Depois de vencer origem difícil e ofensas racistas, Rafaela Silva vive seu momento de ouro em casa

Henrique André
Enviado especial
09/08/2016 às 09:37.
Atualizado em 15/11/2021 às 20:15
 (Flávio Tavares)

(Flávio Tavares)

RIO DE JANEIRO – Era uma vez uma menina nascida em uma das regiões mais pobres e violentas do Rio, a Cidade de Deus.

Que poderia ter o mesmo destino trágico de tantos adolescentes sem oportunidade e perspectivas, mas encontrou no esporte o caminho para crescer.

Apadrinhada pelo Instituto Reação, ONG coordenada pelo medalhista olímpico Flávio Canto e pelo treinador Geraldo Bernardes, Rafaela Silva poderia se contentar com o título mundial na categoria até 57kg em 2013, no Rio. 

Um ano antes, no entanto, ela viveu uma experiência traumática. Chegou a Londres como candidata a um lugar no pódio, acabou eliminada na segunda fase ao aplicar um golpe que se tornou proibido com uma mudança nas regras e, por isso, virou alvo de ofensas racistas nas redes sociais.

Felizmente a vida da judoca de 24 anos deu voltas para o caminho certo. A insistência na preparação e o desejo de brilhar novamente em casa foram premiados com o mais nobre dos metais, o ouro olímpico.

Uma a uma, ela deixou para trás a alemã Miryam Roper (ippon); a sul-coreana Jandi Kim, por wazari; bateu a húngara Hedvig Karakas nas quartas de final, pela mesma pontuação e, na semifinal, repetiu a dose na semifinal diante da romena Corina Caprioriu (uma marcação a seu favor que acabou revista a obrigou a buscar a definição uma segunda vez). 

Faltava definir a cor da medalha, e a luta com a mongol Sumiya Dorjsuren não deixou dúvidas. Depois de punição às duas por falta de combatividade, ela aproveitou a primeira oportunidade para imobilizar a rival e, por novo wazari, garantir a medalha dourada.

Hora de liberar a tensão e comemorar com a torcida; a coordenadora-técnica Rosicléia Campos e os padrinhos Canto e Bernardes.

"Ainda estou pasmo. É extraordinário, ela é a primeira brasileira campeã olímpica e mundial. A Rafaela representa muita coisa e essa medalha tem um simbolismo enorme, para ela, para o Reação e o Brasil”, festejou Canto.

“Ela mostra que uma pessoa que vem de uma comunidade violenta, perigosa, pode vencer na vida, e que o esporte e a educação são caminhos para uma vida melhor. A Rafaela vem numa trajetória que só poderia chegar a esse ponto”, destacou Bernardes, seu primeiro treinador, e que hoje orienta a equipe de refugiados do COI.

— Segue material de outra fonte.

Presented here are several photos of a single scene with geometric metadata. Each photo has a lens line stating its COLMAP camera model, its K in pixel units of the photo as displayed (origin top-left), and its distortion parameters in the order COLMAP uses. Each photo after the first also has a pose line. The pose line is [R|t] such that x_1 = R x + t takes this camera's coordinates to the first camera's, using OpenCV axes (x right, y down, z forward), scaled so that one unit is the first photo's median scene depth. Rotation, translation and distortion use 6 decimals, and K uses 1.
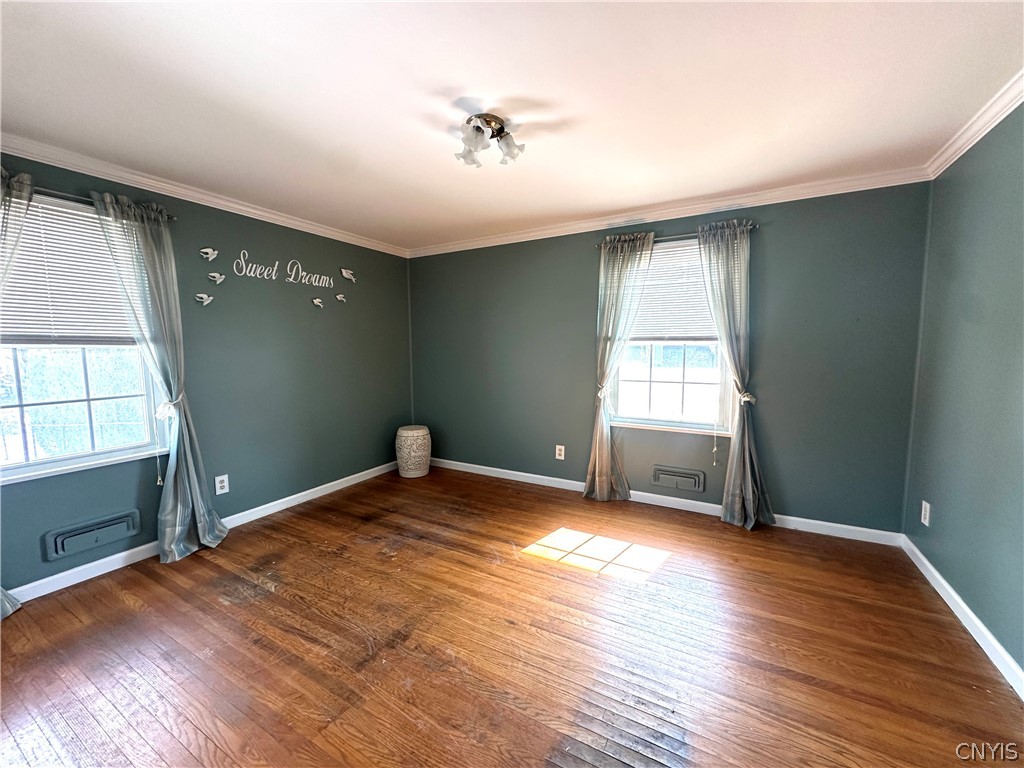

O filme da vida de Rafaela passou por sua cabeça tão logo desceu do pódio com a esperada medalha.

“Tenho que agradecer muito à Mel Salgado (psicóloga da Confederação Brasileira de Judô), que me convenceu a não parar depois do que passei em Londres. Não foi fácil ouvir tantos comentários desnecessários, se fosse assim, o Teddy Riner, que é o mais forte judoca da atualidade, e é negro, não poderia competir. Me sinto muito bem lutando em casa e espero passar para as crianças da comunidade o meu exemplo, mostrar a elas que não desistam do sonho, pois, ainda que demore, ele se realiza, como hoje (ontem) se realizou o meu”, festejou a dona do 24º ouro olímpico brasileiro.

Desafio

Em plenas condições de chegar aos Jogos de Tóquio, Rafaela terá pela frente a chance de quebrar um tabu, tornando-se a primeira mulher brasileira a se tornar bicampeã olímpica.